Comment 7 eduardo.perezesteban 2011-11-26 22:13:09 UTC
Well, looks like this is not related to fstab, after all: I reverted to the old configuration, and it is failing again. I'm thinking again what may I have changed that triggered this, because this has been working for ages; next suspect on my list is that I recently changed /tmp to a tmpfs.

Comment 8 Peter Rajnoha 2012-02-02 16:09:46 UTC
This looks like udev interaction again. Are you able to remove the snapshot with udev stopped temporarily? Please, try this:

  systemctl stop udev.service udev-control.socket udev-kernel.socket
  lvremove <the snapshot>
  systemctl start udev.service udev-control.socket udev-kernel.socket

My guess is this is a dup of bug #712100.
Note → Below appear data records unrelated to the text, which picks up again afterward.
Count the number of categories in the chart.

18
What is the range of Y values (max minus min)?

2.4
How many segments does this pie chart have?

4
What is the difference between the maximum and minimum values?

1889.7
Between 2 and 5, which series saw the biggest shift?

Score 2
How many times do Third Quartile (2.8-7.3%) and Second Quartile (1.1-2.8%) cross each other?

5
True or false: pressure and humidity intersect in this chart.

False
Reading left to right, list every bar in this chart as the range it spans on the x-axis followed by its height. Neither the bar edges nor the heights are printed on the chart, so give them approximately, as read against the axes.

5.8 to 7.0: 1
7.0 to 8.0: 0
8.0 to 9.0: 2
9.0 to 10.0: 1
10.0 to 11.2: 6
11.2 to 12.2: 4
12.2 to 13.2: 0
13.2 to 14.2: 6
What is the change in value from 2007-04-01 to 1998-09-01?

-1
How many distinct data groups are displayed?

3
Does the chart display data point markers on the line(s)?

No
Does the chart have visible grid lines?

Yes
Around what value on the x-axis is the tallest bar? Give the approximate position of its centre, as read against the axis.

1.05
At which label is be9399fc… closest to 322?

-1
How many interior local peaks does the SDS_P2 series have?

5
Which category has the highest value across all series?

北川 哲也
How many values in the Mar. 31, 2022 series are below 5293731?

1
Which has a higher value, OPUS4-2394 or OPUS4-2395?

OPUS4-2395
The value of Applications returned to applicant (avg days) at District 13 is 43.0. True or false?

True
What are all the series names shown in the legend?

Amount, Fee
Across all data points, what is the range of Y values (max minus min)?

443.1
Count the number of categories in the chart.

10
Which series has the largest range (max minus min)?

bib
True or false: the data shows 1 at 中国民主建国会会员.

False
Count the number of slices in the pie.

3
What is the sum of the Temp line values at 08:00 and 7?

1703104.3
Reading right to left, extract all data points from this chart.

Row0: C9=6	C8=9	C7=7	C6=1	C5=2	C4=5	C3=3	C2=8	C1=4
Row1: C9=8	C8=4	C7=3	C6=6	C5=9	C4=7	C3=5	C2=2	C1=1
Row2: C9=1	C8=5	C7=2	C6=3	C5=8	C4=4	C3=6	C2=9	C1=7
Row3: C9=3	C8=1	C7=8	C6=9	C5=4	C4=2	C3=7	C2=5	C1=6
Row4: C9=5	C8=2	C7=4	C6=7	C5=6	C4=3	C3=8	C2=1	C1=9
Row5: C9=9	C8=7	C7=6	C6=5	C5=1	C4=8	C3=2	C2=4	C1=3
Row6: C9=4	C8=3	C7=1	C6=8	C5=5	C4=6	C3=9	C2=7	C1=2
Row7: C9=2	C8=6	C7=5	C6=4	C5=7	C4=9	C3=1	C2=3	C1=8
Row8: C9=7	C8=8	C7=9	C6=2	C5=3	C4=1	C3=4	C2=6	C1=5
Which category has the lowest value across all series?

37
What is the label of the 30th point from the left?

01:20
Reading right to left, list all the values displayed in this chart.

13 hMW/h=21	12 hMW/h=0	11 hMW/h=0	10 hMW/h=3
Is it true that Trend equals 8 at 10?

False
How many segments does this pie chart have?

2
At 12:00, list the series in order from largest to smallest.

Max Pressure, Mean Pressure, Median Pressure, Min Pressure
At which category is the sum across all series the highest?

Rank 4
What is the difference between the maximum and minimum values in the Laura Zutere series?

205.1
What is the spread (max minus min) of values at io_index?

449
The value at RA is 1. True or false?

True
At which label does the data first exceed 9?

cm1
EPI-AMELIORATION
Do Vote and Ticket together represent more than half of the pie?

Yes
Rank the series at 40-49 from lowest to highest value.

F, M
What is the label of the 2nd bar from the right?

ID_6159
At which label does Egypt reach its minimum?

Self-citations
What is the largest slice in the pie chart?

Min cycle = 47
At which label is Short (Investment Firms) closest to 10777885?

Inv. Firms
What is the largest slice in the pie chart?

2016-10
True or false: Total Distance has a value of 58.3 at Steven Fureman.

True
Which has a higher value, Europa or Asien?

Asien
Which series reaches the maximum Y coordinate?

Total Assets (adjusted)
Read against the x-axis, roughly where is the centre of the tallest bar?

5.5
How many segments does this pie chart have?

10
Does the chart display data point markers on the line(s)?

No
Comment 10 eduardo.perezesteban 2012-02-23 17:39:47 UTC
I tried to comment the line in /lib/udev/rules.d/80-udisks.rules, as explained in bug #712100; the situation improved, but the problem still happened now and then. Later I upgraded to Fedora 16, and activated again the rule in the udev config file; I have not detected any issue since then. Thanks.

Comment 11 Peter Rajnoha 2012-02-24 14:20:08 UTC
(In reply to comment #10)
> I tried to comment the line in /lib/udev/rules.d/80-udisks.rules, as explained
> in bug #712100; the situation improved, but the problem still happened now and
> then. Later I upgraded to Fedora 16, and activated again the rule in the udev
> config file; I have not detected any issue since then. Thanks.

OK, I'm marking this one as a dup of bug #712100 as it's udev-interaction problem with 99% certainty. If you encounter this problem again in F16, we also have a clone of the former bug for F16 as well - bug #753105, but the update hasn't been done yet (this will probably end up with CLOSED NEXTRELEASE).

F17 will have all the retry-remove logic in libdevmapper/lvm2 directly that should prevent this problem to occur (the problem is that we can't synchronize with synthesized events, like commented in those bug previous reports already).

If you encounter the problem again in F16, please, feel free to add a comment in the bug #753105 and we'll see whether there is also another cause of this problem or whether it's the same one. Thanks.

*** This bug has been marked as a duplicate of bug 712100 ***